Gamma-aminobutyric acid (GABA) receptors are ubiquitous inhibitory receptors in the central and peripheral nervous systems. Valproic acid (2-propylpentanoic acid), which enhances GABA synthesis and blocks degradation, is useful in migraine treatment and may act through activation of GABA receptors to modulate trigeminal nociceptive neurons innervating the meninges. To investigate this possibility, we tested the effect of valproate and allopregnanolone, a metabolite of progesterone, which binds and modulates the GABA receptor in an animal model of cephalic pain.

One hundred ten Hartley guinea pigs were pretreated with either valproate or allopregnanolone 30 minutes prior to activation of trigeminal afferent fibers via intracisternal injection of the irritant, capsaicin. The effects of valproic acid and allopregnanolone were examined on c-fos expression within the trigeminal nucleus caudalis (lamina I, II0), the termination site for small unmyelinated C fibers projecting from the meninges. C-fos positive cells were counted at three representative levels (rostral, middle, and caudal) by an observer naive to the treatment group.

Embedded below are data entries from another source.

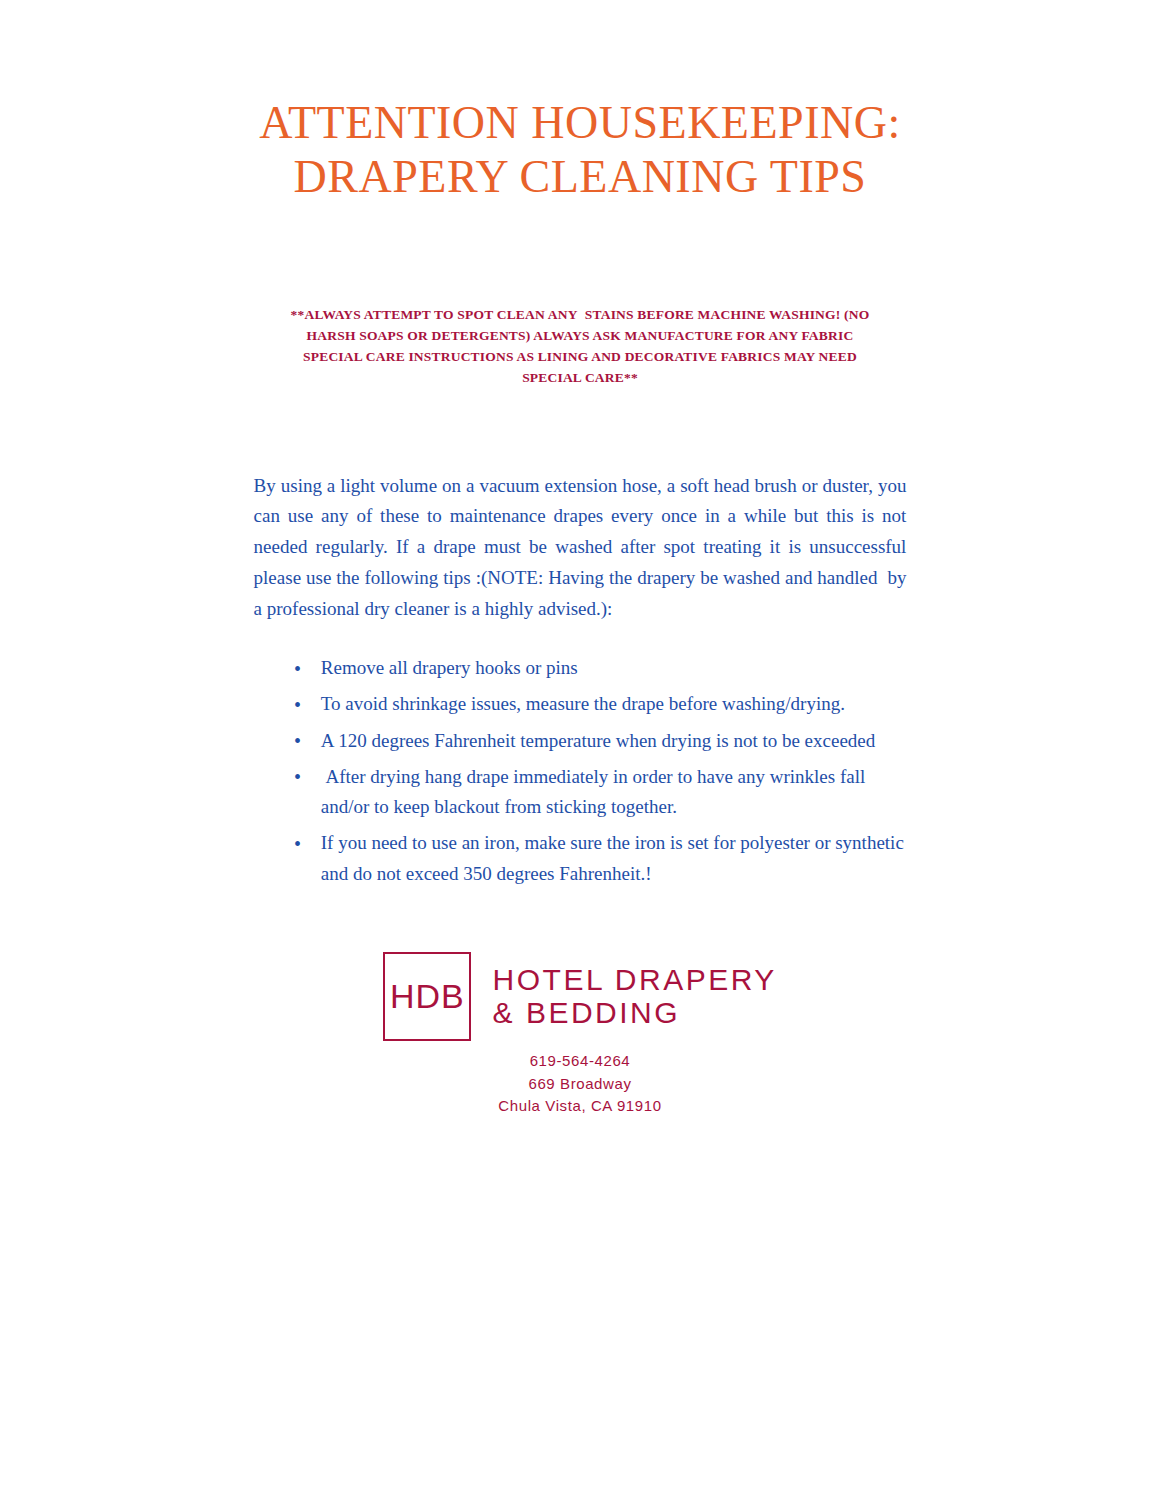Attention Housekeeping:
Drapery Cleaning Tips
**Always attempt to spot clean any stains before machine washing! (No harsh soaps or detergents) Always ask manufacture for any fabric special care instructions as lining and decorative fabrics may need special care**
By using a light volume on a vacuum extension hose, a soft head brush or duster, you can use any of these to maintenance drapes every once in a while but this is not needed regularly. If a drape must be washed after spot treating it is unsuccessful please use the following tips :(NOTE: Having the drapery be washed and handled by a professional dry cleaner is a highly advised.):
Remove all drapery hooks or pins
To avoid shrinkage issues, measure the drape before washing/drying.
A 120 degrees Fahrenheit temperature when drying is not to be exceeded
After drying hang drape immediately in order to have any wrinkles fall and/or to keep blackout from sticking together.
If you need to use an iron, make sure the iron is set for polyester or synthetic and do not exceed 350 degrees Fahrenheit.!
HDB
Hotel Drapery
& Bedding
619-564-4264
669 Broadway
Chula Vista, CA 91910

We found that valproate ( ³³10 mg/kg, IP) reduced labeled cells by 52% (P<0.05) and allopregnanolone ( ³³100 mg/kg, IP) reduced labeled cells by 42% (P<0.01). Bicuculline (GABAA antagonist), but not phaclofen (GABAB antagonist), blocked the valproate effect, thereby documenting the importance of GABAA receptors.

We conclude that the attenuation of c-fos-LI by valproate and allopregnanolone is mediated via GABAA receptors. These studies complement prior experiments showing that valproic acid and allopregnanolone block neurogenic inflammation within the meninges via GABAA receptor-mediated mechanisms. The findings suggest a potential strategy for discovering new antimigraine drugs with high affinity for the GABAA receptor and its modulatory sites.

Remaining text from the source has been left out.